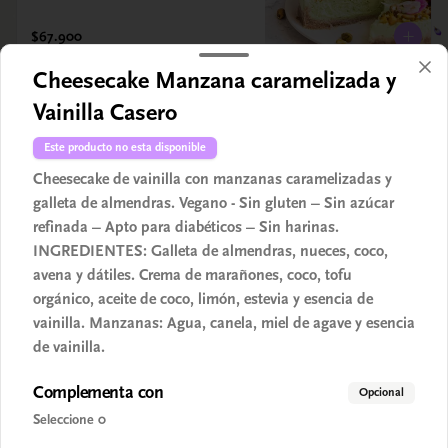
$67.900
Cheesecake Manzana caramelizada y
Vainilla Casero
Este producto no esta disponible
Cheesecake de vainilla con manzanas caramelizadas y
galleta de almendras. Vegano - Sin gluten – Sin azúcar
refinada – Apto para diabéticos – Sin harinas.
INGREDIENTES: Galleta de almendras, nueces, coco,
avena y dátiles. Crema de marañones, coco, tofu
Conócenos
orgánico, aceite de coco, limón, estevia y esencia de
vainilla. Manzanas: Agua, canela, miel de agave y esencia
Despacho
de vainilla.
Términos y condiciones
Complementa con
Opcional
Política de privacidad
Seleccione 0
Redes sociales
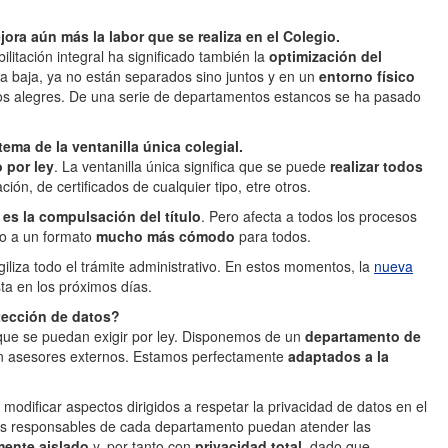
ora aún más la labor que se realiza en el Colegio.
ilitación integral ha significado también la
optimización del
ta baja, ya no están separados sino juntos y en un
entorno físico
os alegres. De una serie de departamentos estancos se ha pasado
tema de la ventanilla única colegial.
 por ley
. La ventanilla única significa que se puede
realizar todos
ación, de certificados de cualquier tipo, etre otros.
 es la compulsación del título
. Pero afecta a todos los procesos
co a un formato
mucho más cómodo
para todos.
giliza todo el trámite administrativo. En estos momentos, la
nueva
ta en los próximos días.
tección de datos?
ue se puedan exigir por ley. Disponemos de un
departamento de
on asesores externos. Estamos perfectamente
adaptados a la
 modificar aspectos dirigidos a respetar la privacidad de datos en el
os responsables de cada departamento puedan atender las
mente aislado
y, por tanto con
privacidad total
, dado que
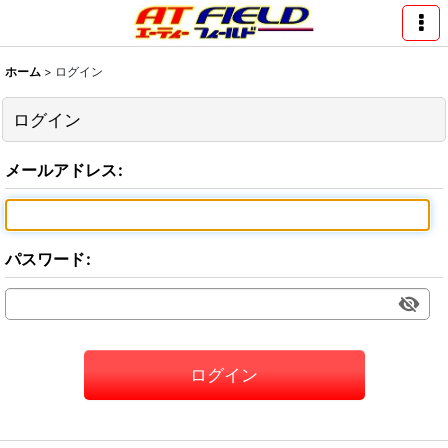
ホーム
>
ログイン
ログイン
メールアドレス
:
パスワード
:
ログイン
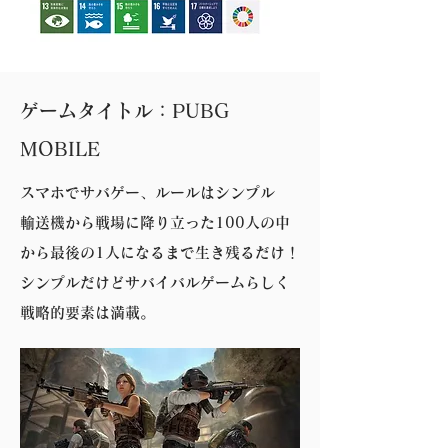
​ゲームタイトル：PUBG
MOBILE
スマホでサバゲー、ルールはシンプル
輸送機から戦場に降り立った100人の中
から最後の1人になるまで生き残るだけ！
シンプルだけどサバイバルゲームらしく
戦略的要素は満載。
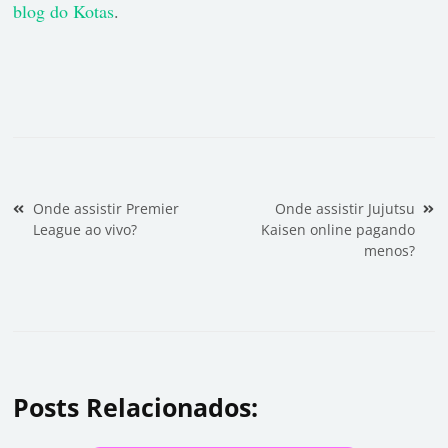
blog do Kotas
.
Navegação de Post
Onde assistir Premier
Onde assistir Jujutsu
League ao vivo?
Kaisen online pagando
menos?
Posts Relacionados:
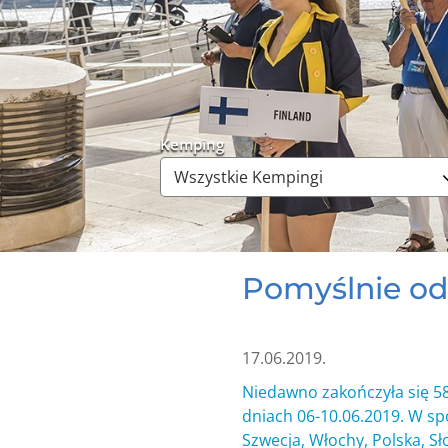
Kemping
Pomyślnie od
17.06.2019.
Niedawno zakończyła się 58
dniach 06-10.06.2019. W sp
Szwecja, Włochy, Polska, Sł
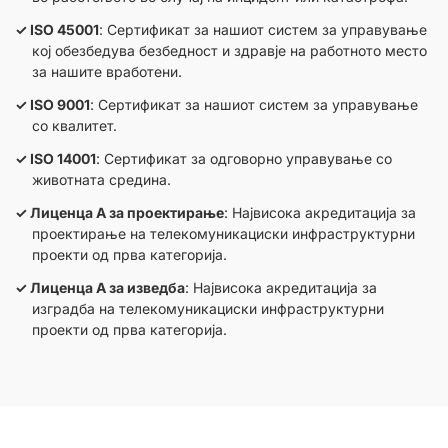
ISO 45001
: Сертификат за нашиот систем за управување
кој обезбедува безбедност и здравје на работното место
за нашите вработени.
ISO 9001
: Сертификат за нашиот систем за управување
со квалитет.
ISO 14001
: Сертификат за одговорно управување со
животната средина.
Лиценца А за проектирање
: Највисока акредитација за
проектирање на телекомуникациски инфраструктурни
проекти од прва категорија.
Лиценца А за изведба
: Највисока акредитација за
изградба на телекомуникациски инфраструктурни
проекти од прва категорија.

**WORK INSTRUCTION:** Format every line from the start of the items through the line containing "Redes sociales" as a Markdown table with the columns Row and Line. Give a row number and the line itself, and leave out blank lines and pictures.

**OUTPUT BELOW:**
| Row | Line |
|---|---|
| 1 | $67.900 |
| 2 | Cheesecake Manzana caramelizada y |
| 3 | Vainilla Casero |
| 4 | Este producto no esta disponible |
| 5 | Cheesecake de vainilla con manzanas caramelizadas y |
| 6 | galleta de almendras. Vegano - Sin gluten – Sin azúcar |
| 7 | refinada – Apto para diabéticos – Sin harinas. |
| 8 | INGREDIENTES: Galleta de almendras, nueces, coco, |
| 9 | avena y dátiles. Crema de marañones, coco, tofu |
| 10 | Conócenos |
| 11 | orgánico, aceite de coco, limón, estevia y esencia de |
| 12 | vainilla. Manzanas: Agua, canela, miel de agave y esencia |
| 13 | Despacho |
| 14 | de vainilla. |
| 15 | Términos y condiciones |
| 16 | Complementa con |
| 17 | Opcional |
| 18 | Política de privacidad |
| 19 | Seleccione 0 |
| 20 | Redes sociales |